**WORKING DATA**.
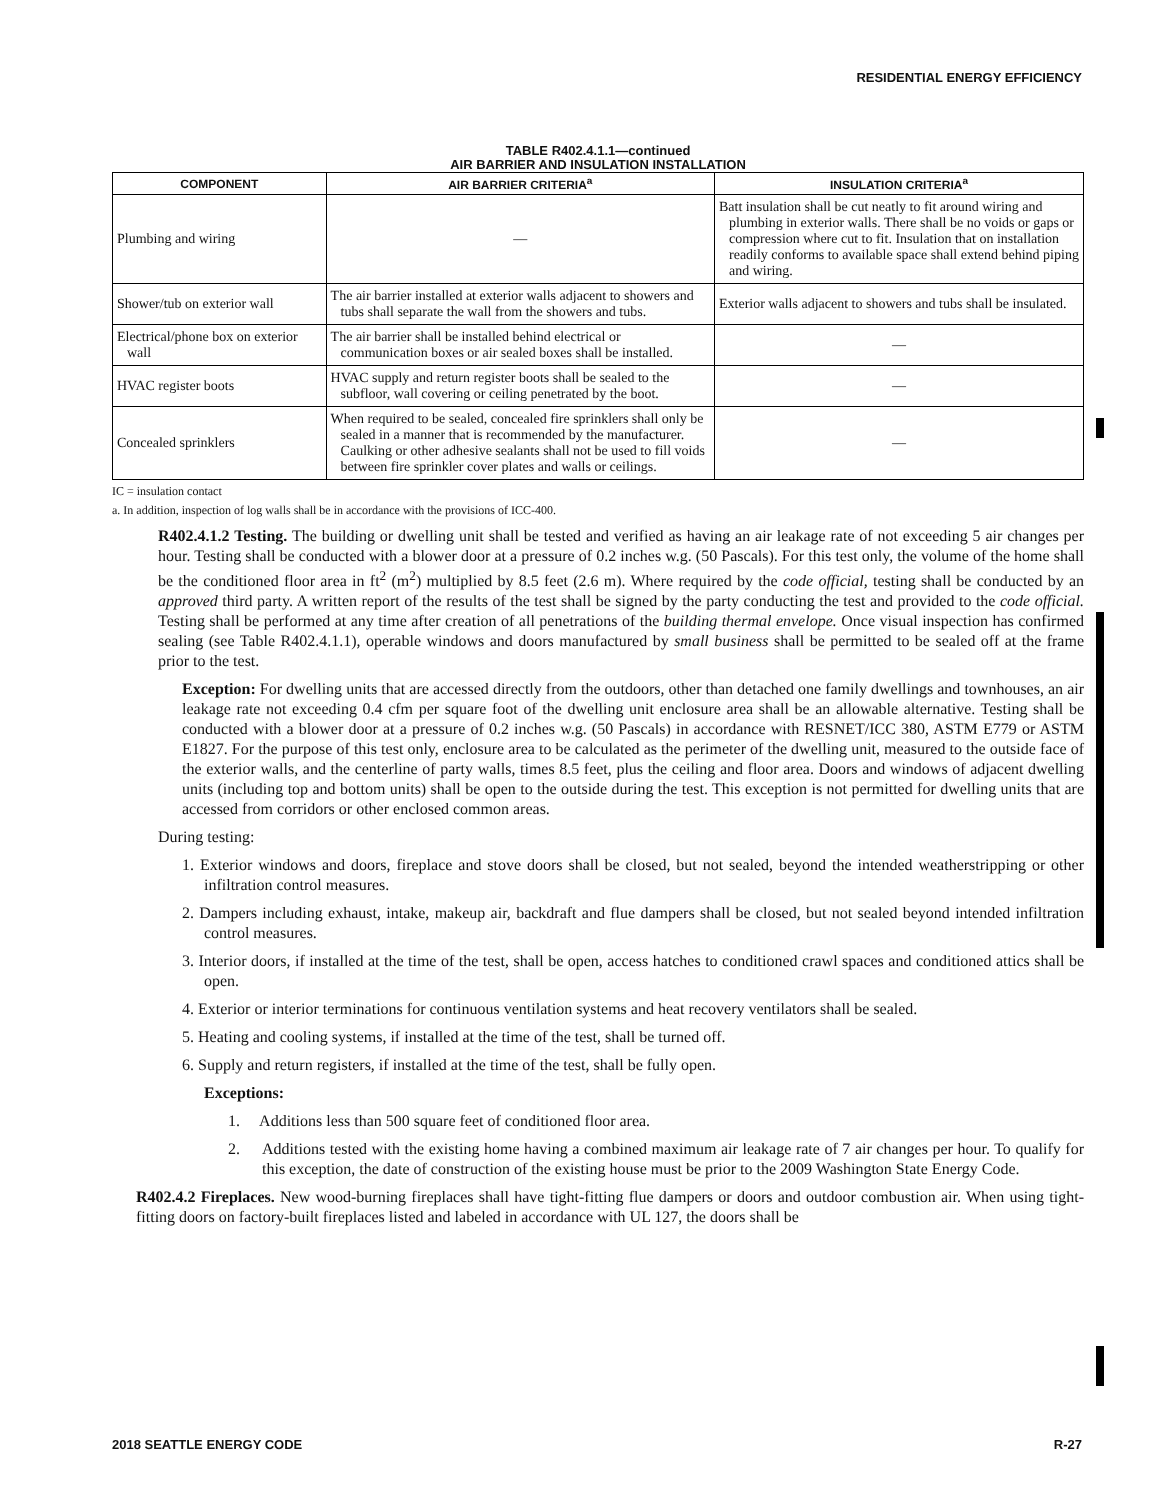RESIDENTIAL ENERGY EFFICIENCY
TABLE R402.4.1.1—continued
AIR BARRIER AND INSULATION INSTALLATION
| COMPONENT | AIR BARRIER CRITERIA<sup>a</sup> | INSULATION CRITERIA<sup>a</sup> |
| --- | --- | --- |
| Plumbing and wiring | — | Batt insulation shall be cut neatly to fit around wiring and plumbing in exterior walls. There shall be no voids or gaps or compression where cut to fit. Insulation that on installation readily conforms to available space shall extend behind piping and wiring. |
| Shower/tub on exterior wall | The air barrier installed at exterior walls adjacent to showers and tubs shall separate the wall from the showers and tubs. | Exterior walls adjacent to showers and tubs shall be insulated. |
| Electrical/phone box on exterior wall | The air barrier shall be installed behind electrical or communication boxes or air sealed boxes shall be installed. | — |
| HVAC register boots | HVAC supply and return register boots shall be sealed to the subfloor, wall covering or ceiling penetrated by the boot. | — |
| Concealed sprinklers | When required to be sealed, concealed fire sprinklers shall only be sealed in a manner that is recommended by the manufacturer. Caulking or other adhesive sealants shall not be used to fill voids between fire sprinkler cover plates and walls or ceilings. | — |
IC = insulation contact
a. In addition, inspection of log walls shall be in accordance with the provisions of ICC-400.
R402.4.1.2 Testing. The building or dwelling unit shall be tested and verified as having an air leakage rate of not exceeding 5 air changes per hour. Testing shall be conducted with a blower door at a pressure of 0.2 inches w.g. (50 Pascals). For this test only, the volume of the home shall be the conditioned floor area in ft<sup>2</sup> (m<sup>2</sup>) multiplied by 8.5 feet (2.6 m). Where required by the code official, testing shall be conducted by an approved third party. A written report of the results of the test shall be signed by the party conducting the test and provided to the code official. Testing shall be performed at any time after creation of all penetrations of the building thermal envelope. Once visual inspection has confirmed sealing (see Table R402.4.1.1), operable windows and doors manufactured by small business shall be permitted to be sealed off at the frame prior to the test.
Exception: For dwelling units that are accessed directly from the outdoors, other than detached one family dwellings and townhouses, an air leakage rate not exceeding 0.4 cfm per square foot of the dwelling unit enclosure area shall be an allowable alternative. Testing shall be conducted with a blower door at a pressure of 0.2 inches w.g. (50 Pascals) in accordance with RESNET/ICC 380, ASTM E779 or ASTM E1827. For the purpose of this test only, enclosure area to be calculated as the perimeter of the dwelling unit, measured to the outside face of the exterior walls, and the centerline of party walls, times 8.5 feet, plus the ceiling and floor area. Doors and windows of adjacent dwelling units (including top and bottom units) shall be open to the outside during the test. This exception is not permitted for dwelling units that are accessed from corridors or other enclosed common areas.
During testing:
1. Exterior windows and doors, fireplace and stove doors shall be closed, but not sealed, beyond the intended weatherstripping or other infiltration control measures.
2. Dampers including exhaust, intake, makeup air, backdraft and flue dampers shall be closed, but not sealed beyond intended infiltration control measures.
3. Interior doors, if installed at the time of the test, shall be open, access hatches to conditioned crawl spaces and conditioned attics shall be open.
4. Exterior or interior terminations for continuous ventilation systems and heat recovery ventilators shall be sealed.
5. Heating and cooling systems, if installed at the time of the test, shall be turned off.
6. Supply and return registers, if installed at the time of the test, shall be fully open.
Exceptions:
1. Additions less than 500 square feet of conditioned floor area.
2. Additions tested with the existing home having a combined maximum air leakage rate of 7 air changes per hour. To qualify for this exception, the date of construction of the existing house must be prior to the 2009 Washington State Energy Code.
R402.4.2 Fireplaces. New wood-burning fireplaces shall have tight-fitting flue dampers or doors and outdoor combustion air. When using tight-fitting doors on factory-built fireplaces listed and labeled in accordance with UL 127, the doors shall be
2018 SEATTLE ENERGY CODE R-27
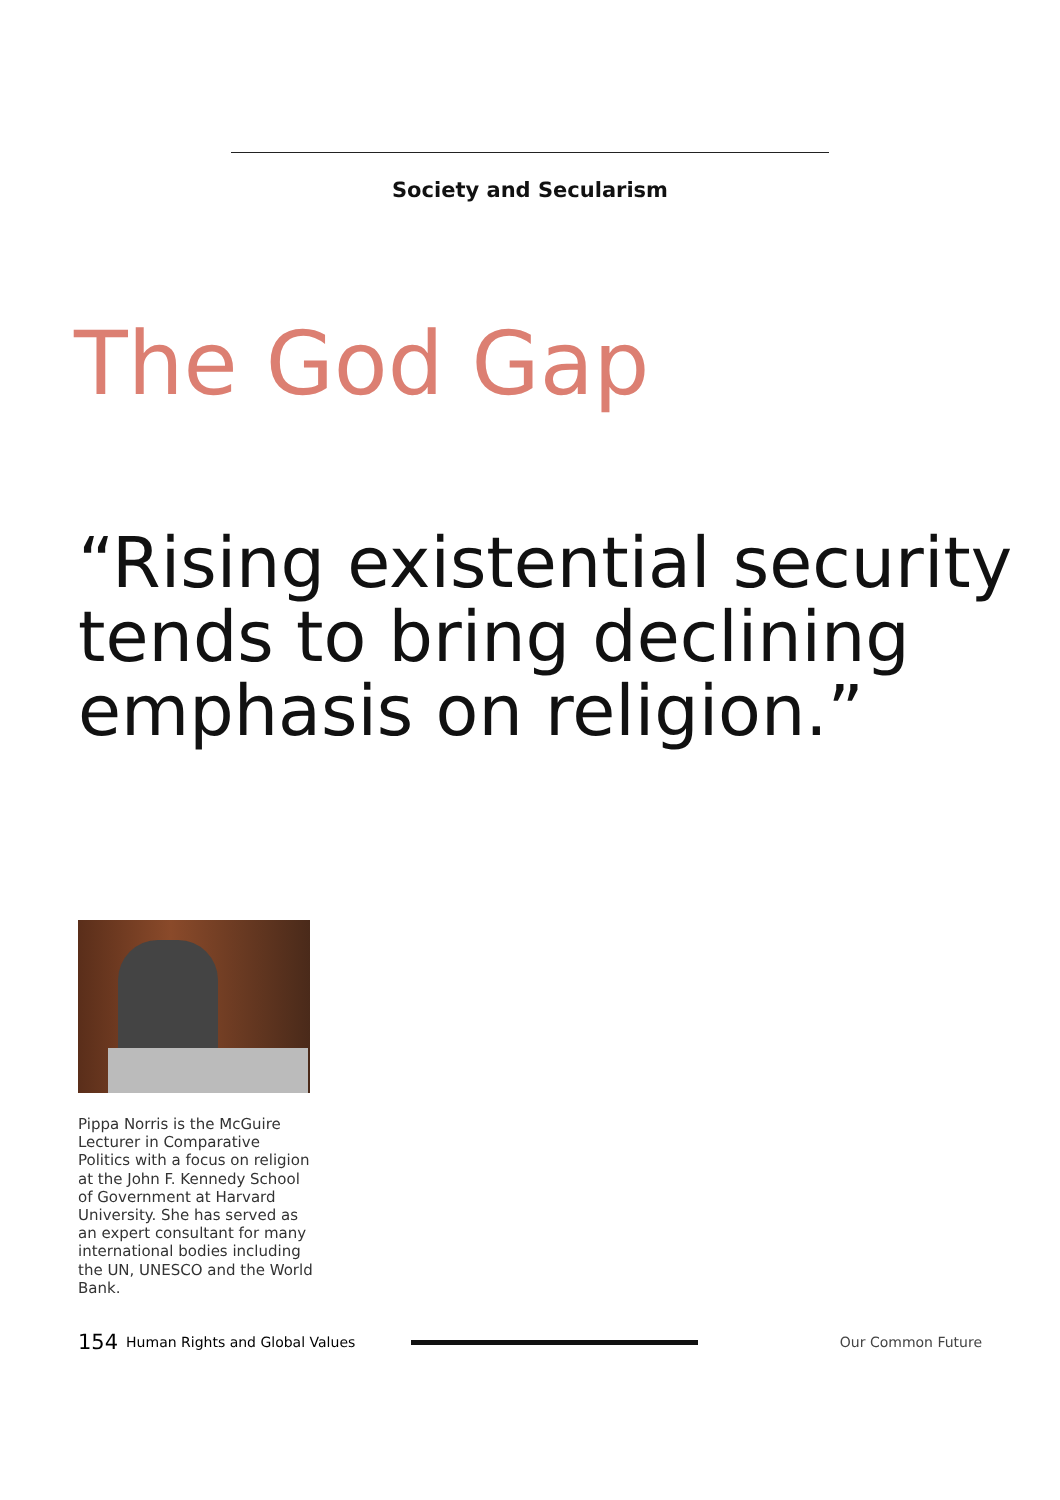Society and Secularism
The God Gap
“Rising existential security tends to bring declining emphasis on religion.”
Pippa Norris is the McGuire Lecturer in Comparative Politics with a focus on religion at the John F. Kennedy School of Government at Harvard University. She has served as an expert consultant for many international bodies including the UN, UNESCO and the World Bank.
154 Human Rights and Global Values Our Common Future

**EXERCISE REQUIREMENTS**.
Could every entry above be printed again exactly, images excluded?

**THE ANSWER**.
RESIDENTIAL ENERGY EFFICIENCY
TABLE R402.4.1.1—continued
AIR BARRIER AND INSULATION INSTALLATION
| COMPONENT | AIR BARRIER CRITERIA<sup>a</sup> | INSULATION CRITERIA<sup>a</sup> |
| --- | --- | --- |
| Plumbing and wiring | — | Batt insulation shall be cut neatly to fit around wiring and plumbing in exterior walls. There shall be no voids or gaps or compression where cut to fit. Insulation that on installation readily conforms to available space shall extend behind piping and wiring. |
| Shower/tub on exterior wall | The air barrier installed at exterior walls adjacent to showers and tubs shall separate the wall from the showers and tubs. | Exterior walls adjacent to showers and tubs shall be insulated. |
| Electrical/phone box on exterior wall | The air barrier shall be installed behind electrical or communication boxes or air sealed boxes shall be installed. | — |
| HVAC register boots | HVAC supply and return register boots shall be sealed to the subfloor, wall covering or ceiling penetrated by the boot. | — |
| Concealed sprinklers | When required to be sealed, concealed fire sprinklers shall only be sealed in a manner that is recommended by the manufacturer. Caulking or other adhesive sealants shall not be used to fill voids between fire sprinkler cover plates and walls or ceilings. | — |
IC = insulation contact
a. In addition, inspection of log walls shall be in accordance with the provisions of ICC-400.
R402.4.1.2 Testing. The building or dwelling unit shall be tested and verified as having an air leakage rate of not exceeding 5 air changes per hour. Testing shall be conducted with a blower door at a pressure of 0.2 inches w.g. (50 Pascals). For this test only, the volume of the home shall be the conditioned floor area in ft<sup>2</sup> (m<sup>2</sup>) multiplied by 8.5 feet (2.6 m). Where required by the code official, testing shall be conducted by an approved third party. A written report of the results of the test shall be signed by the party conducting the test and provided to the code official. Testing shall be performed at any time after creation of all penetrations of the building thermal envelope. Once visual inspection has confirmed sealing (see Table R402.4.1.1), operable windows and doors manufactured by small business shall be permitted to be sealed off at the frame prior to the test.
Exception: For dwelling units that are accessed directly from the outdoors, other than detached one family dwellings and townhouses, an air leakage rate not exceeding 0.4 cfm per square foot of the dwelling unit enclosure area shall be an allowable alternative. Testing shall be conducted with a blower door at a pressure of 0.2 inches w.g. (50 Pascals) in accordance with RESNET/ICC 380, ASTM E779 or ASTM E1827. For the purpose of this test only, enclosure area to be calculated as the perimeter of the dwelling unit, measured to the outside face of the exterior walls, and the centerline of party walls, times 8.5 feet, plus the ceiling and floor area. Doors and windows of adjacent dwelling units (including top and bottom units) shall be open to the outside during the test. This exception is not permitted for dwelling units that are accessed from corridors or other enclosed common areas.
During testing:
1. Exterior windows and doors, fireplace and stove doors shall be closed, but not sealed, beyond the intended weatherstripping or other infiltration control measures.
2. Dampers including exhaust, intake, makeup air, backdraft and flue dampers shall be closed, but not sealed beyond intended infiltration control measures.
3. Interior doors, if installed at the time of the test, shall be open, access hatches to conditioned crawl spaces and conditioned attics shall be open.
4. Exterior or interior terminations for continuous ventilation systems and heat recovery ventilators shall be sealed.
5. Heating and cooling systems, if installed at the time of the test, shall be turned off.
6. Supply and return registers, if installed at the time of the test, shall be fully open.
Exceptions:
1. Additions less than 500 square feet of conditioned floor area.
2. Additions tested with the existing home having a combined maximum air leakage rate of 7 air changes per hour. To qualify for this exception, the date of construction of the existing house must be prior to the 2009 Washington State Energy Code.
R402.4.2 Fireplaces. New wood-burning fireplaces shall have tight-fitting flue dampers or doors and outdoor combustion air. When using tight-fitting doors on factory-built fireplaces listed and labeled in accordance with UL 127, the doors shall be
2018 SEATTLE ENERGY CODE R-27
Society and Secularism
The God Gap
“Rising existential security tends to bring declining emphasis on religion.”
Pippa Norris is the McGuire Lecturer in Comparative Politics with a focus on religion at the John F. Kennedy School of Government at Harvard University. She has served as an expert consultant for many international bodies including the UN, UNESCO and the World Bank.
154 Human Rights and Global Values Our Common Future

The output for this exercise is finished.